Stava accadendo la stessa cosa che era avvenuta nella foresta: voleva assecondare quella rabbia furente e nemmeno le urla di Eleswin riuscivano a farlo riprendere, la sua voce si perdeva nella furia del turbinio rabbioso del vento che stava iniziando a spazzare via le prime bancarelle.
-Dovevi vedere come soffriva… Come chiamava il nome della sua adorata donna e il tuo… Dalen- quel mostro stava ridendo, godendosi i ricordi che accompagnavano quelle parole velenose che gli stava vomitando addosso.
Mancava poco che l’Hybris cedesse completamente alla collera e all’odio, quando una luce abbagliante lanciò Brax lontano da lui e comparve in tutta la sua grandiosità l’alce bianco; con la sua comparsa vennero spazzati via i Rivelatori e riportò la calma all’interno del proprio protetto.
Eleswin colpì alcune guardie pronte a difendere il loro padrone e subito dopo emise due brevi fischi acuti. Dalen montò in groppa al suo spirito guida e in una manciata di secondi li raggiunse anche il lecerguro, l’alce e Brax si scambiarono una breve occhiata ed aprì un accesso alla base delle mura.
Finché scappavano verso la foresta sentirono alle loro spalle Brax ordinare ai suoi di seguirli.
Continuarono a correre senza mai guardarsi indietro.
Raggiunsero l’inizio della foresta ed un tonfo li fece voltare: il tiranno era atterrato a poca distanza, il corvo lo raggiunse ed assunse le sembianze di una donna alta, nerboruta dallo sguardo fiero ed ostile. Brax si preparò a lanciare un attacco, quando la donna lo bloccò e nel mentre una figura femminile apparve da dietro i ragazzi urlando: -Non ti farò passare Brax! E Balchtel, non osare permettere ai tuoi vili seguaci di toccarci! Sai benissimo quale sarebbe al tua pena!- detto questo mollò un pugno che fece tremare la terra sotto i piedi erigendo una barriera violacea, portando i nemici alla ritirata.
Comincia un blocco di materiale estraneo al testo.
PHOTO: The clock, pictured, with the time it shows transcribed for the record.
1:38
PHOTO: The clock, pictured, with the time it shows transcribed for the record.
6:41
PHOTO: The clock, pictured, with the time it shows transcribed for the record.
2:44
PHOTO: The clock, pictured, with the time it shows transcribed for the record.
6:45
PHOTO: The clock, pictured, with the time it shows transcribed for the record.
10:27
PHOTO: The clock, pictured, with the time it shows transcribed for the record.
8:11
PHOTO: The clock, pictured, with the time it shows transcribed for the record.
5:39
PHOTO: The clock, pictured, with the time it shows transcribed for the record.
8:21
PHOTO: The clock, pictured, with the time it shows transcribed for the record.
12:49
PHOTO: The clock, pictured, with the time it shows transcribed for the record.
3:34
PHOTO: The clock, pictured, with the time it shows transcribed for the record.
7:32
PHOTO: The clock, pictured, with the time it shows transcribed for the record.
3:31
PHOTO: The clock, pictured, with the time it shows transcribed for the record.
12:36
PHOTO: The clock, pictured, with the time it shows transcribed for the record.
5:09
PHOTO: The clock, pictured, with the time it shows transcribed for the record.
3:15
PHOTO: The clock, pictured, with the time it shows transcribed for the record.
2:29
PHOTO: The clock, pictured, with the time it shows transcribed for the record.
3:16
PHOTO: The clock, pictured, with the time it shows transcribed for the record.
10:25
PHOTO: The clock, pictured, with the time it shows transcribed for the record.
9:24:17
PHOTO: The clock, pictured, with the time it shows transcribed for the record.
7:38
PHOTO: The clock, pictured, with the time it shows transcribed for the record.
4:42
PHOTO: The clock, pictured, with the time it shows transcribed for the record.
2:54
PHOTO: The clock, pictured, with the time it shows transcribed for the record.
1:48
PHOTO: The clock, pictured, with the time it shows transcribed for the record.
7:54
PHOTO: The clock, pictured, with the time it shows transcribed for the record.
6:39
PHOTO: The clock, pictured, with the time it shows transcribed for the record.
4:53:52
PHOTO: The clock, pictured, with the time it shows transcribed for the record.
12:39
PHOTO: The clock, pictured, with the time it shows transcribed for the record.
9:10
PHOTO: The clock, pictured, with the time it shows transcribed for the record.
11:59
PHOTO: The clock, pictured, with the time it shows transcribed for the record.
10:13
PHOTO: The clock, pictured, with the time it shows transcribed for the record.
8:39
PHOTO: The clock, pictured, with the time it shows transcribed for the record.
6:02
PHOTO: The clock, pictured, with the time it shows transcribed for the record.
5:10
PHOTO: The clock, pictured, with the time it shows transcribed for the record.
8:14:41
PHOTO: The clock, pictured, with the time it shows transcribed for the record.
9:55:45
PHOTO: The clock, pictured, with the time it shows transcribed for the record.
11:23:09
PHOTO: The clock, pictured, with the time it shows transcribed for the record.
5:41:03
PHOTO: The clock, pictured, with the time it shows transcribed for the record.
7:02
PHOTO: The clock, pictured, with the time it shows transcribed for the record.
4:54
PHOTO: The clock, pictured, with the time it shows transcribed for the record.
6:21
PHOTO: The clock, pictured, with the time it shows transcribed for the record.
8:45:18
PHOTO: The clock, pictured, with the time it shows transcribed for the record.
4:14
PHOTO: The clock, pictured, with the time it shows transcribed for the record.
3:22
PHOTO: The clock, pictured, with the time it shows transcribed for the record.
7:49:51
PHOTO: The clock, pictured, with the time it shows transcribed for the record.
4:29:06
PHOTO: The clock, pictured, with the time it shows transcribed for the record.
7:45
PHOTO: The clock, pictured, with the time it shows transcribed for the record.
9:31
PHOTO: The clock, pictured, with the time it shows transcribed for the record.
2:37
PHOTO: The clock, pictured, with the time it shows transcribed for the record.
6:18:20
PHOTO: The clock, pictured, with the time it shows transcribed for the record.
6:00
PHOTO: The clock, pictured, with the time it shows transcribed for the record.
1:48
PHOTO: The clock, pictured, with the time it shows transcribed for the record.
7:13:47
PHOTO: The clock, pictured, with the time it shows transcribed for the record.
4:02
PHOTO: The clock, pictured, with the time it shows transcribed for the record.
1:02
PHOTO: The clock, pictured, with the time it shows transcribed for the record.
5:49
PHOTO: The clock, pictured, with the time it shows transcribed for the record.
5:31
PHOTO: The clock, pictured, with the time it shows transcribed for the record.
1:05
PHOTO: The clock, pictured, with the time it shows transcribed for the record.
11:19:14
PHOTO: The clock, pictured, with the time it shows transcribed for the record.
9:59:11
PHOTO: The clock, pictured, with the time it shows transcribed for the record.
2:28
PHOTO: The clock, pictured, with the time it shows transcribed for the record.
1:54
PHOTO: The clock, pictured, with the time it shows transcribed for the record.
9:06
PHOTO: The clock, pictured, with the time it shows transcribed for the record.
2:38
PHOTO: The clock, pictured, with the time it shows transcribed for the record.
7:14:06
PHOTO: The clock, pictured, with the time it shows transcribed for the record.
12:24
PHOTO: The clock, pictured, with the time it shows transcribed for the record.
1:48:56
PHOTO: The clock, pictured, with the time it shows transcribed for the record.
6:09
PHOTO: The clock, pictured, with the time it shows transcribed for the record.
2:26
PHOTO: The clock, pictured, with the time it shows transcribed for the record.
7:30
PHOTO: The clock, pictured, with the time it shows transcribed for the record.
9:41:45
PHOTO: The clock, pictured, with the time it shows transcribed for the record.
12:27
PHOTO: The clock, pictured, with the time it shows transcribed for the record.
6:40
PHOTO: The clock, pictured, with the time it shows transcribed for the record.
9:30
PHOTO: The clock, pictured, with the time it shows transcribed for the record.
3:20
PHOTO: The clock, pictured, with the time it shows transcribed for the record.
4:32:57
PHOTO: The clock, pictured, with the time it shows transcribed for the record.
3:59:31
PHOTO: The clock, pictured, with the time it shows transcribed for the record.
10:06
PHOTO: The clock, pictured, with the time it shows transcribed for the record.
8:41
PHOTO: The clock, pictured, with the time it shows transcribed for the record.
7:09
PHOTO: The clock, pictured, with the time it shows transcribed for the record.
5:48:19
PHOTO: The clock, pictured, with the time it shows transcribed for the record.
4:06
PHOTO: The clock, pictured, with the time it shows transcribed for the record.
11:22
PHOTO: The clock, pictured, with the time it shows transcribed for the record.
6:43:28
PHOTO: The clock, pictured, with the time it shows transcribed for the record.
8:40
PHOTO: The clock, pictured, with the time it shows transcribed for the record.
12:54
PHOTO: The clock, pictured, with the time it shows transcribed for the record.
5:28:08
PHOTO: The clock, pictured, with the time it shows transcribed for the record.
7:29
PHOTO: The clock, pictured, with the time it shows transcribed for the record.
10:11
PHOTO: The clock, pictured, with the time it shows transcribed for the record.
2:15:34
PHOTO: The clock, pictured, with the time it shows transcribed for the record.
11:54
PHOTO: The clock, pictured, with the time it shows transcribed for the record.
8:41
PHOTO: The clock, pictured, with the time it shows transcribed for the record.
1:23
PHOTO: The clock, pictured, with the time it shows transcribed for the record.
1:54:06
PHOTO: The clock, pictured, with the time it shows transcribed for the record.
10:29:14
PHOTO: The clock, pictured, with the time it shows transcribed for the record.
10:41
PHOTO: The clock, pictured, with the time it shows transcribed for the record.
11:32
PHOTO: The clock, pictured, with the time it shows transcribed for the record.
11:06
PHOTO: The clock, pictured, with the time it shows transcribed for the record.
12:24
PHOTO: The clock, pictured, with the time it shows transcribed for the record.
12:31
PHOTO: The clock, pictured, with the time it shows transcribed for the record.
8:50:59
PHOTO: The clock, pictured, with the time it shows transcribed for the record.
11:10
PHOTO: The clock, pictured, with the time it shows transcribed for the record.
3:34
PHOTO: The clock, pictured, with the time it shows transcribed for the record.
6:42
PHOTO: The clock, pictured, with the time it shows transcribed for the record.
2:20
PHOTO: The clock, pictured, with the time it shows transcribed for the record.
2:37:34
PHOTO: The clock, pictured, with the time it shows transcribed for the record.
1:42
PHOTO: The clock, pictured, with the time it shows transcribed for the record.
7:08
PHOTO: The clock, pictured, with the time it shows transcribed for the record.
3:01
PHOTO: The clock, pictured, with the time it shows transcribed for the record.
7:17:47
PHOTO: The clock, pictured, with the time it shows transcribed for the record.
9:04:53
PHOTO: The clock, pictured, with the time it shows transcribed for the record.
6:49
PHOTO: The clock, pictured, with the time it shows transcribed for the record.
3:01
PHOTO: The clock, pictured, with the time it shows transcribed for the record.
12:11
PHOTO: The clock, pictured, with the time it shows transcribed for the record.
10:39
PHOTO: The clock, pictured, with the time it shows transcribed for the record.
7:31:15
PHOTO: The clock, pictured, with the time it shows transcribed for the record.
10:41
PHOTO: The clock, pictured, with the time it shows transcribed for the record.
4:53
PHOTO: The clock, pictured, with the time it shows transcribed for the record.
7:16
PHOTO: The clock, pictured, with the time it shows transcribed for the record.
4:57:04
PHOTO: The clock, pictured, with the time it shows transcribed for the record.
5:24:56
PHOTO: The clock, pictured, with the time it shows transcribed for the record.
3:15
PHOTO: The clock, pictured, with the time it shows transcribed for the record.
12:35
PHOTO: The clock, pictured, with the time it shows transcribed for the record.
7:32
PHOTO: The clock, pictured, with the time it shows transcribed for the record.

Ancora in groppa ai propri animali i due ragazzi si guardarono stupiti, la figura accorsa in loro aiuto si rivelò essere un’amadriade, protettrice di quella zona di foresta, fini fili di erba erano raccolti in una morbida treccia adornata da una miriade di fiori, la pelle rugosa come quella di un albero e lo sguardo dolce che lasciava trasparire anche una certa autorità.
Improvvisamente Eleswin cambiò repentinamente espressione divenendo infuriata, afferrò qualcosa dalla criniera di Roth e lo scaraventò a terra, da una nuvola di polvere esplosa nel punto in cui è atterrato comparve Seamsoors spaventato dalla ragazza che nel frattempo si era gettata su di lui cercando di rompere la difesa del folletto e riempirlo di pugni. Prontamente l’amadriade si frappose tra i due tuonando che non tollerava alcun genere di violenza e tentò di calmare gli animi, seduti opposti l’uno all’altra, lei sguardo aggrottato e lui afflitto fisso a terra, la donna prese la parola allargando le braccia: -Dalen, benvenuto a casa, ho avuto l’onore di conoscere tua madre e tuo padre e ti assicuro che sarebbero fieri di vedere come sei cresciuto- si avvicinò all’alce cominciando ad accarezzarlo dolcemente sul muso -Stai facendo un buon lavoro, pian piano imparerà a controllare sempre meglio i suoi poteri… Tornando a te Dalen, credo che ci sia qualcuno che vorrebbe rivederti- il ragazzo guardò dietro la faeriana tenendo il fiato sospeso, quando vide chi stava avanzando verso di lui si rilassò in un sorriso ampio. Corse verso Noiro abbracciandolo, era invecchiato molto rispetto a come se lo ricordava ma gli occhi curiosi come un bambino erano li stessi di sempre, sciolsero l’abbraccio e si scambiarono uno di quegli sguardi complici che erano soliti avere da quando era piccolo.
L’uomo notò sbucare dalla borsa di Dalen il suo libro e sorrise, quest’ultimo se ne accorse e lo tirò fuori mostrandoglielo, con espressione nostalgica prese a sfogliarlo: -Mi dispiace davvero, avrei voluto salvare almeno tuo padre, ma Brax è forte e lo è diventato ancora di più grazie a Balcthel… Tu sei la nostra unica speranza per salvare il mondo che hanno tentato di mettere in salvo i tuoi genitori- il ragazzo chiese in che modo avrebbe potuto farlo e perché proprio lui era così indispensabile.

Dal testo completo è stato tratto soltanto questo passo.